Sevtap Duman, Kubra Kalkan, Manuel Egele, William Robertson, Engin Kirda
In Proceedings of the IEEE Conferences on Computers, Software, and Applications (COMPSAC)

anomaly detection machine learning spearphishing

Spearphishing is a prominent targeted attack vector in today’s Internet. By impersonating trusted email senders through carefully crafted messages and spoofed metadata, adversaries can trick victims into launching attachments containing malicious code or into clicking on malicious links that grant attackers a foothold into otherwise well-protected networks. Spearphishing is effective because it is fundamentally difficult for users to distinguish legitimate emails from spearphishing emails without additional defensive mechanisms. However, such mechanisms, such as cryptographic signatures, have found limited use in practice due to their perceived difficulty of use for normal users.

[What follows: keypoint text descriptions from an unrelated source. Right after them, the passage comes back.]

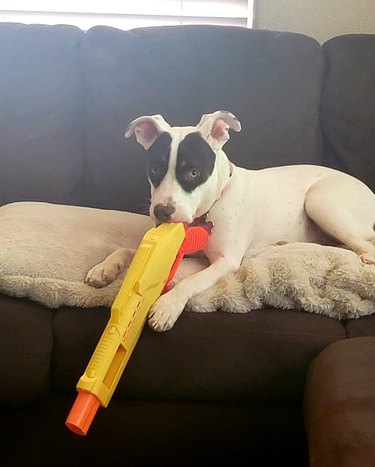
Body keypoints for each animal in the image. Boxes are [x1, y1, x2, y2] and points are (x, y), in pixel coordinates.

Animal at [85, 110, 375, 332]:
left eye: (193, 173)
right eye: (155, 169)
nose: (162, 211)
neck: (208, 209)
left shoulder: (225, 261)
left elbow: (192, 281)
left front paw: (167, 306)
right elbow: (127, 249)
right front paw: (104, 268)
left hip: (320, 202)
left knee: (363, 244)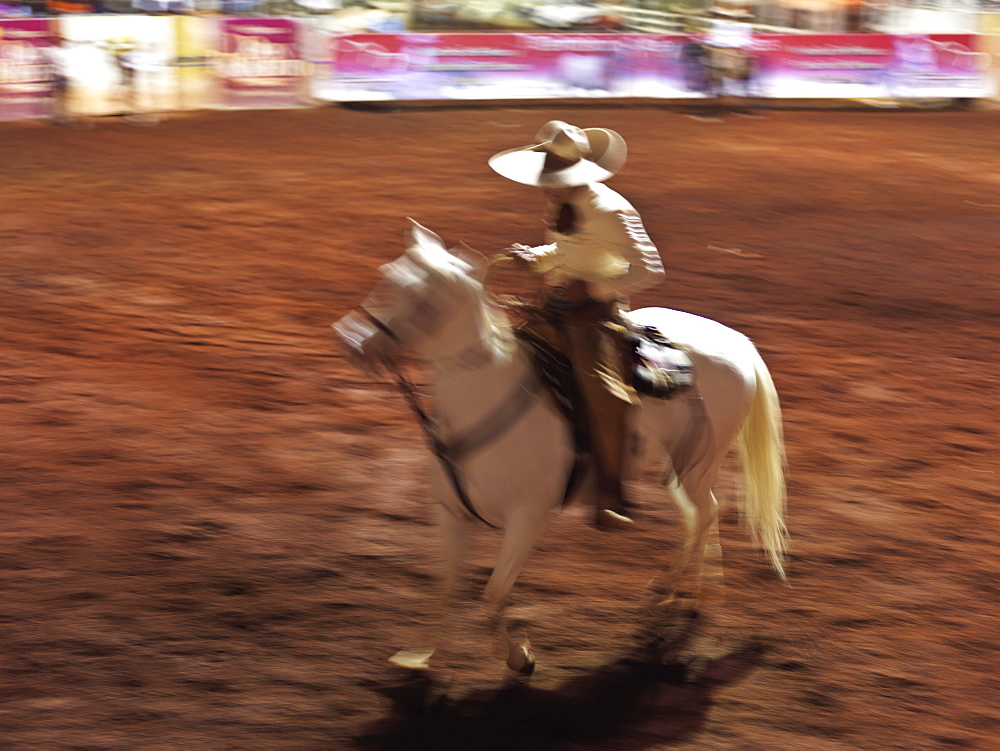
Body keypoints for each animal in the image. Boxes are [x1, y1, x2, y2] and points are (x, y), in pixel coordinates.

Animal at [336, 219, 788, 676]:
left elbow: (493, 593)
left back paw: (666, 601)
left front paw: (519, 656)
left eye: (419, 295)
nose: (350, 342)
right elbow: (446, 588)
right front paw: (422, 655)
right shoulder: (450, 513)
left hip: (699, 462)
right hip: (678, 464)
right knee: (697, 517)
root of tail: (738, 342)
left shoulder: (527, 520)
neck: (485, 393)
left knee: (706, 512)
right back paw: (688, 597)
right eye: (386, 276)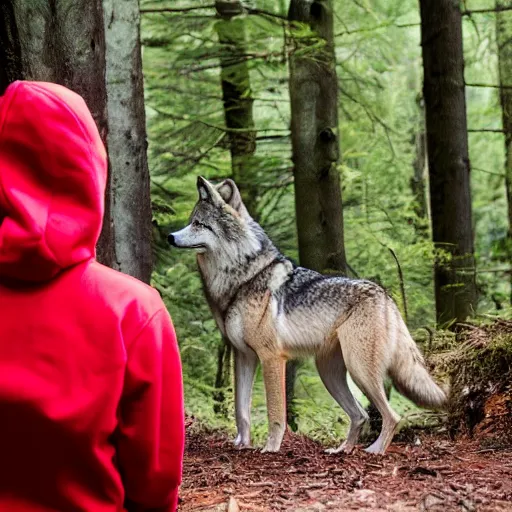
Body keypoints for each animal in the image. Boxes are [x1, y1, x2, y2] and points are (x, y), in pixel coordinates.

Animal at [169, 178, 448, 454]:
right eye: (191, 221)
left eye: (198, 224)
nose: (170, 237)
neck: (244, 276)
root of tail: (386, 297)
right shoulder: (243, 357)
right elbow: (241, 410)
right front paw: (242, 444)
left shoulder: (271, 358)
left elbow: (276, 414)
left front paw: (270, 448)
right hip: (331, 374)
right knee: (360, 415)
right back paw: (341, 450)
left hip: (359, 372)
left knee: (391, 416)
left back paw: (374, 451)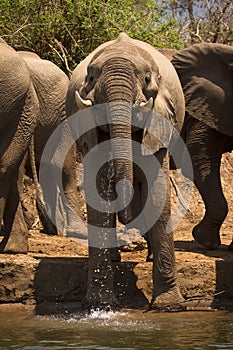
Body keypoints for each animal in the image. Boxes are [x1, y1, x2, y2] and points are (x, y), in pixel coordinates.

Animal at [65, 32, 186, 310]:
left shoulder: (160, 120)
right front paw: (101, 306)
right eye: (90, 78)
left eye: (147, 79)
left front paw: (169, 307)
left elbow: (157, 195)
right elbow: (100, 195)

In this paper, we present a novel automated approach to defending users against spearphishing attacks. The approach first builds probabilistic models of both email metadata and stylometric features of email content. Then, subsequent emails are compared to these models to detect characteristic indicators of spearphishing attacks. Several instantiations of this approach are possible, including performing model learning and evaluation solely on the receiving side, or senders publishing models that can be checked remotely by the receiver. Our evaluation of a real data set drawn from 20 email users demonstrates that the approach effectively discriminates spearphishing attacks from legitimate email while providing significant ease-of-use benefits over traditional defenses.